リハーサル。コロナに怯え、自分から企画を打つ度胸も体力も消失してしまったからリリースツアー以外、今年は呼ばれたライヴに出ただけだったからライヴが少ない。この日のリハーサルも年内最後のフルバンドのリハーサルだ。22日、名古屋のライヴのためだ。フリーだし、フェスモードの選曲にしたので楽しんでもらえたら最高。リハーサルが終わってメンバーとも売れるとは何かを話し合った。結局YouTuberデビューして過去にバズった定型のフォーマットに沿ってやっていくしかない、という話になった。メントスコーラとアイスバケツチャレンジから始めます。

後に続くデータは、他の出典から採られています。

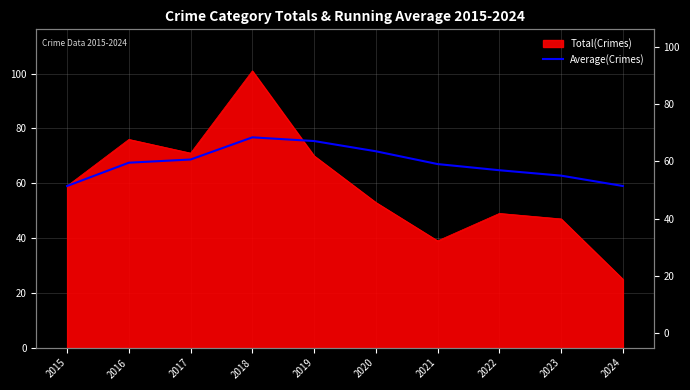

At which label does the data first exceed 67?

2016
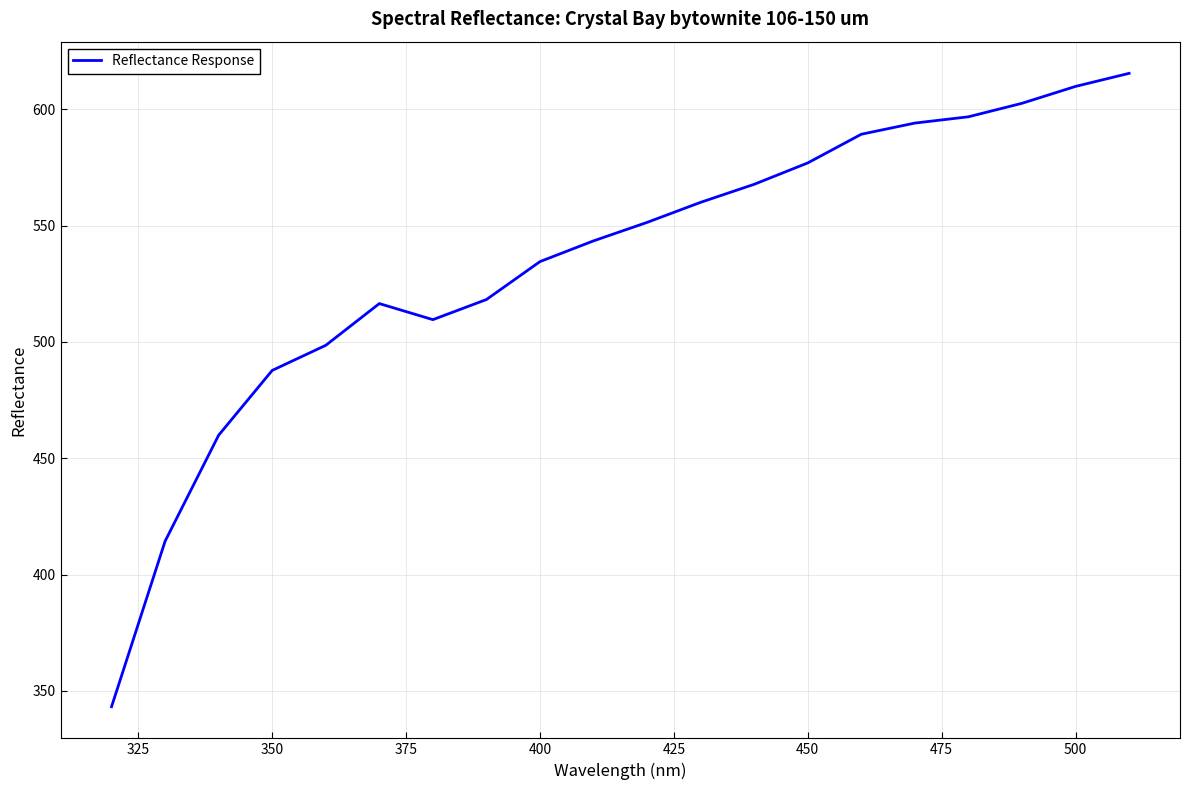

What is the greatest value displayed?

615.5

クラブ東別院 in ドデ祭2023 : スカート オフィシャルサイト

 

19日

ゴーストワールド」の試写の招待を受け、観に行く。2001年公開の映画で、リヴァイヴァル上映が11月から決まったのだそうだ。私は未見だったが、23歳マネージャーA氏のフェイヴァリットの一本だったそうで、ホムカミ福富も好きだったよな、観ておかないと、ぐらいの軽い気持ちで観に行ったが、「売れたい」と口では言いながら5拍子の曲を書いているような今の自分に重なってしまい見事にズタボロになる。終盤でイーニドが部屋で雑にかけたレコードからある大好きな曲が流れ出してつい涙がこぼれた。その曲は無垢を持ってぶん殴られるような曲で、大好きだけどなんならちょっと畏れすら感じていた、ここ2年ぐらいの私がお守りのように思っていた曲だった。イーニドも俺だし、シーモアも俺だ。マネージャーA氏が以前、雑談のなかで「映画観終わったあと感想戦になるのしんどくて……」と言っていたのを覚えていたので、サラッと別れてしまったのもよくなかったのかもしれない。レコード屋に行って気持ちを落ち着けよう、ハイファイに行けば馴染みの店員さんに会えるかもしれない、と、イーニドが部屋で雑にかけたあの曲を聴きながら渋谷の街を歩くのだが、目の前の景色が違いすぎて今の私はイーニドにもなれなかったし、シーモアにもなれなかった、と気がついてしまった。HMVに入るつもりはなかったのに、なんとなくHMVに入って、レコードを物色して店を出たら声をかけられ、振り向くとミツメの川辺くんがいた。本当に救われた気がした。用事で渋谷に来ていてたまたまHMVにいたそうだ。そのまま上の階のルノアールに行って近況を少し話す。いい意味でズタボロになった心に友人との会話というのがジツにシミた。川辺くんも随分昔に「ゴーストワールド」を観ていたから、「こうこうこうだったんだよ!あのシーンがさ、今の自分に重なっちゃって」とか話す。「俺たちってブシュミ(シーモア)ぐらいの年齢なのかな」「作中ではどうだったかわからないけどブシュミの生年月日と映画公開の時期から察するに40代ぐらいだね。もう手が届きそうだ、ははは」。今度は飲みに行こうよ、と言って別れた。嬉しい一日になった。本やちょっとした惣菜を買ってから帰る。帰り道はいつもと変わらない。ホームに向かうと、電車が来て、その電車に乗れた。駅からバス停に向かうと、バスが来て、そのバスに乗れた。